Langsung ke konten utama

Tawakal Kepada Allah

Tawakal Kepada Allah

(Perbincangan di saat Sarapan)

Oleh : Asep Saepul Adha

Pada suatu hari Ahad, aku pagi-pagi sudah bersiap mau pergi ke kebun, karena semalam sudah direncanakan bahwa besok pagi mau memanen buah lengkeng. Wadah sudah kupersiapkan, nggak tanggung-tanggung, karung bukan hanya kantong plastik.

Dengan berbekal karung, tangga dan gunting saya berangkat ke kebun. Sampai di kebun kaget bukan kepalang, karena apa yang direncanakan mau memanen buah lengkeng, ternyata buah lengkengnya sudah habis dan hanya tinggal batang dan daunnya, lantas aku berujar "innalillahi wa inna ilaihi rojiun".

 Setelah bekerja sebentar, membersihkan rumput di sekitar tanaman, saya pulang ke rumah.

"Kok cepet pulang Pak, lah mana buah lengkengnya ?" tanya istriku.

"Keduluan kalong Bu" jawabku.

"Kok bisa?" bantah istriku

"Ya karena kita tidak berusaha untuk menghalangi Kalong, misalnya dengan memasang jaring-jaring, cuma berserah diri kepada Allah saja, ya akhirnya seperti ini, padahal tawakal bukan hanya menyandarkan hati kepada Allah semata, namun harus disertai dengan berusaha. Tawakal, bukan berarti seseorang harus meninggalkan sebab yang sudah ditakdirkan (sunnatullah). Bukankah Allah telah berfirman,

 فَاِذَا قُضِيَتِ الصَّلٰوةُ فَانْتَشِرُوۡا فِى الۡاَرۡضِ وَابۡتَغُوۡا مِنۡ فَضۡلِ اللّٰهِ وَاذۡكُرُوا اللّٰهَ كَثِيۡرًا لَّعَلَّكُمۡ تُفۡلِحُوۡنَ 

“Apabila telah ditunaikan shalat, maka bertebaranlah kamu di muka bumi; dan carilah karunia Allah” (QS. Al Jumu’ah [62]: 10).

Dari ayat itu, kita diperintahkan Allah untuk melakukan usaha sekaligus juga diperintahkan untuk bertawakal” jawabku berusaha menjelaskan.
******************************
[Petunjuk Tugas] Teruskan kisah tentang tawakal kepada Allah di atas, mulai dari sesudah kalimat terakhirnya.
******************************
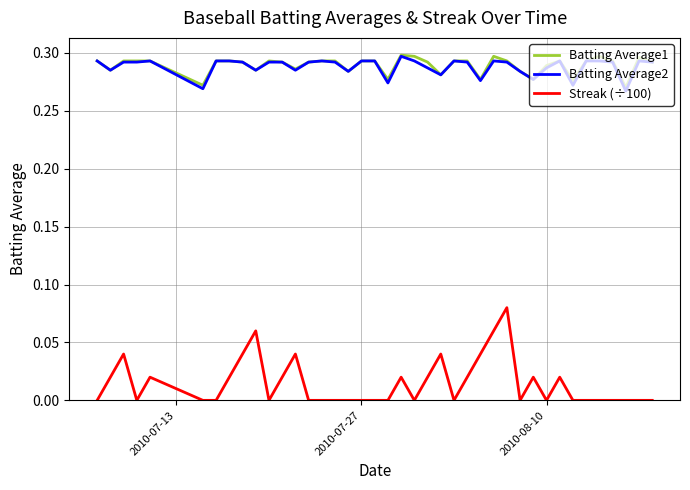

True or false: Streak (÷100) and Batting Average1 cross at least once.

False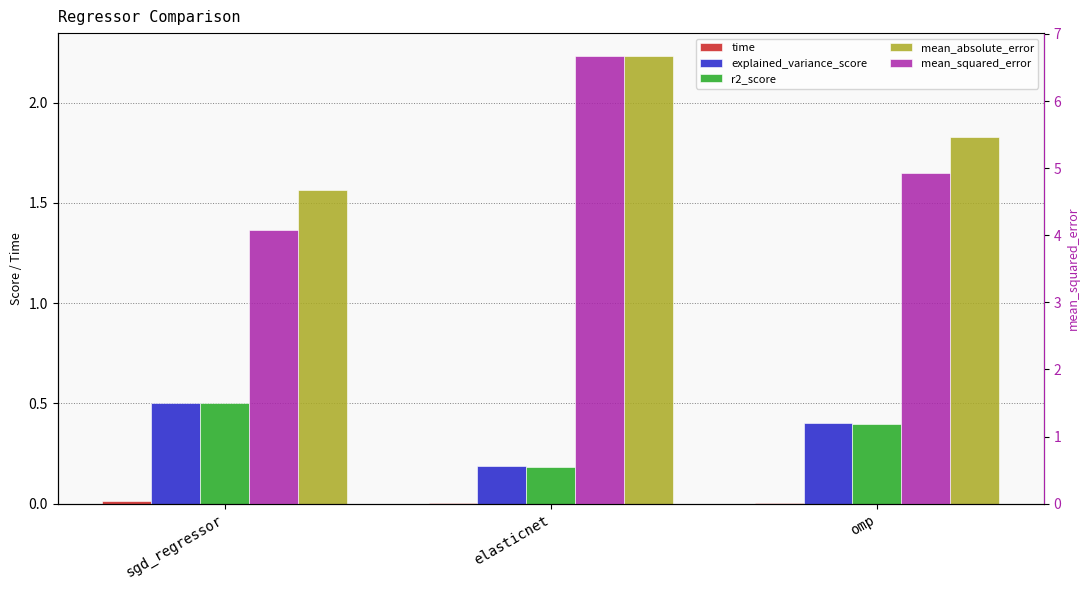

Rank the series by their maximum value, from lowest to highest.

time, r2_score, explained_variance_score, mean_absolute_error, mean_squared_error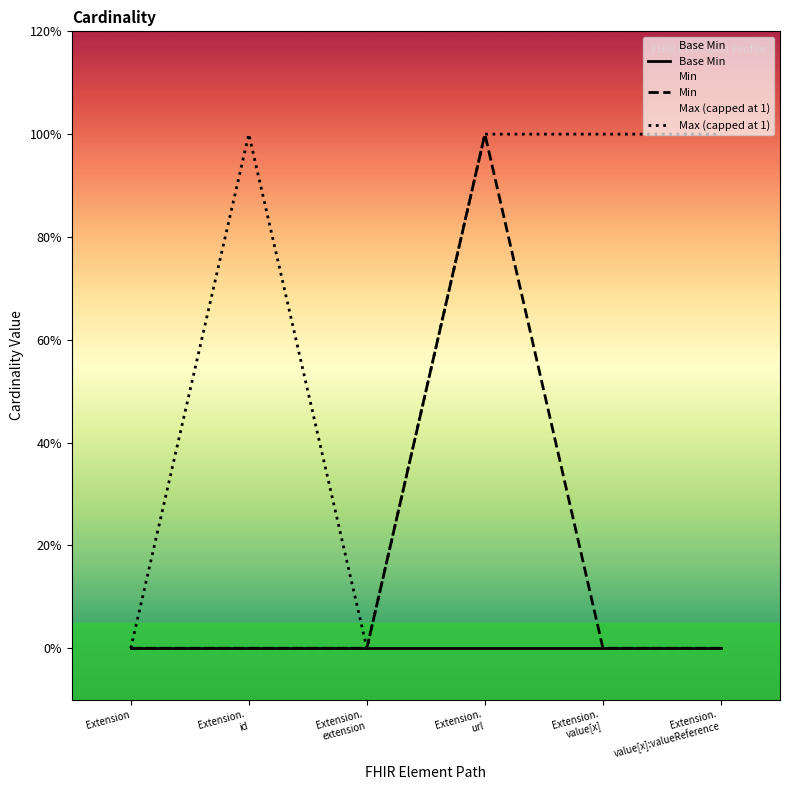

Rank the series by their average value, from highest to lowest.

Max (capped at 1), Min, Base Min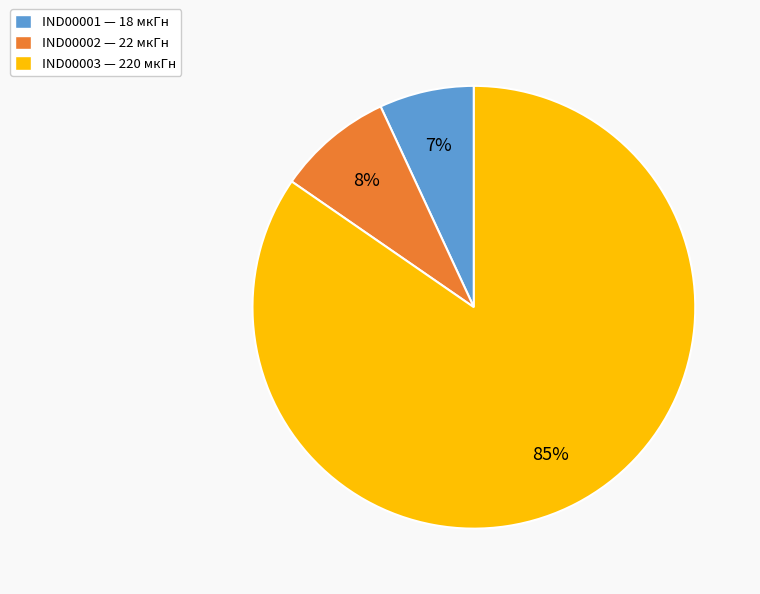

How many slices are in this pie chart?

3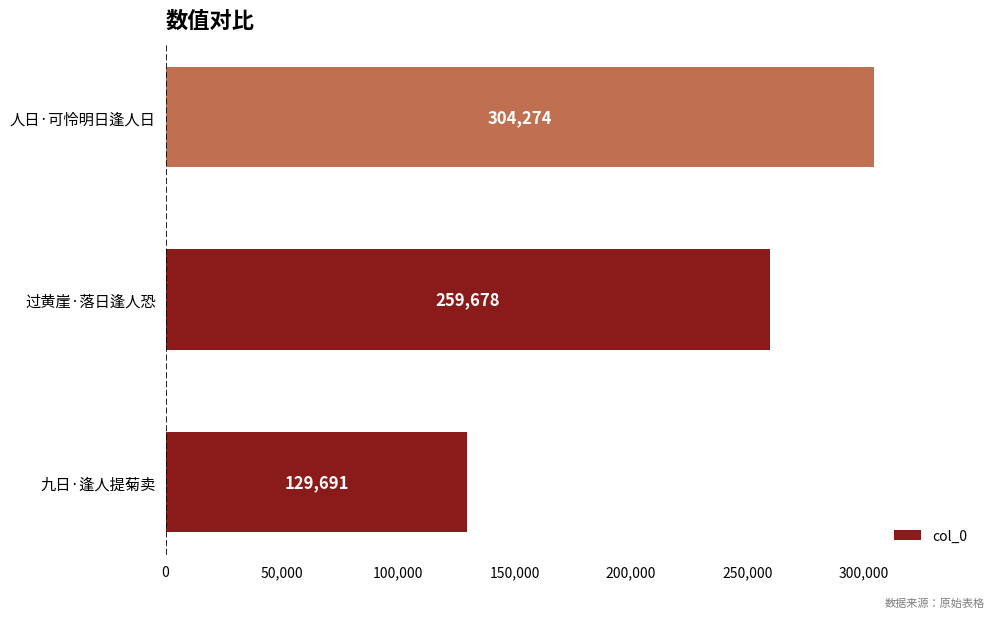

Count the number of data series in this chart.

1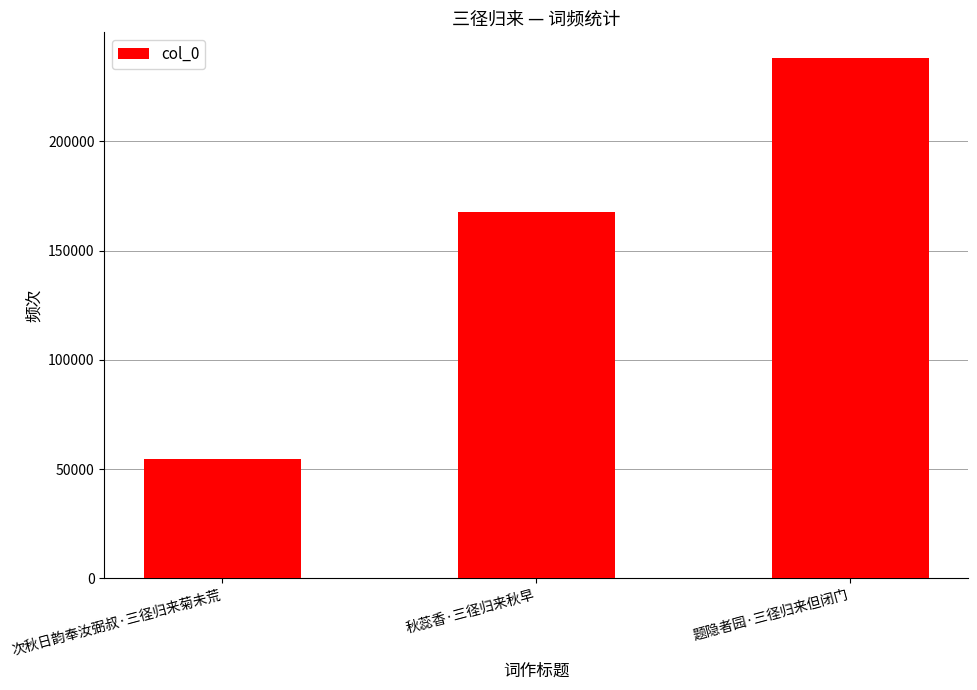

List the labels in order of value, smallest first.

次秋日韵奉汝弼叔·三径归来菊未荒, 秋蕊香·三径归来秋早, 题隐者园·三径归来但闭门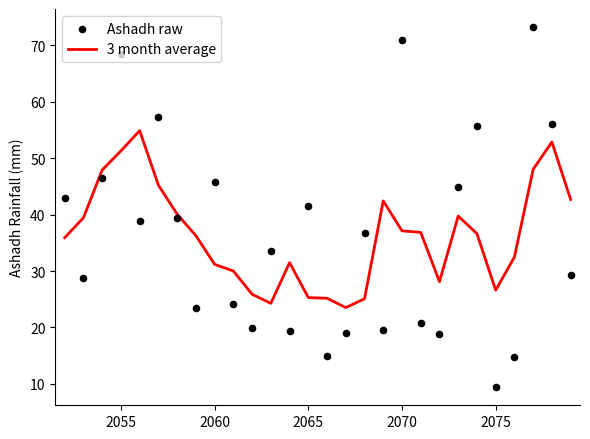

Which series contains the highest Y value?

Ashadh raw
******************************
[Jawaban]
Selanjutnya aku menambahkan : “Bahkan seekor burung saja kalau mau perutnya kenyang dia keluar dari sangkarnya untuk mencari makanan. Sebagaimana disebutkan dalam sebuah hadits yang diriwayatkan oleh imam Ahmad, Tirmidzi, dan Al Hakim yang artinya : “dari Umar bin Al Khaththab radhiyallahu ‘anhu berkata, bahwa Nabi shallallahu ‘alaihi wa sallam bersabda, “Seandainya kalian betul-betul bertawakal pada Allah, sungguh Allah akan memberikan kalian rezeki sebagaimana burung mendapatkan rezeki. Burung tersebut pergi pada pagi hari dalam keadaan lapar dan kembali sore harinya dalam keadaan kenyang.”

"Ya sudah, ikhlaskan saja" kata istriku menutup perbincangan.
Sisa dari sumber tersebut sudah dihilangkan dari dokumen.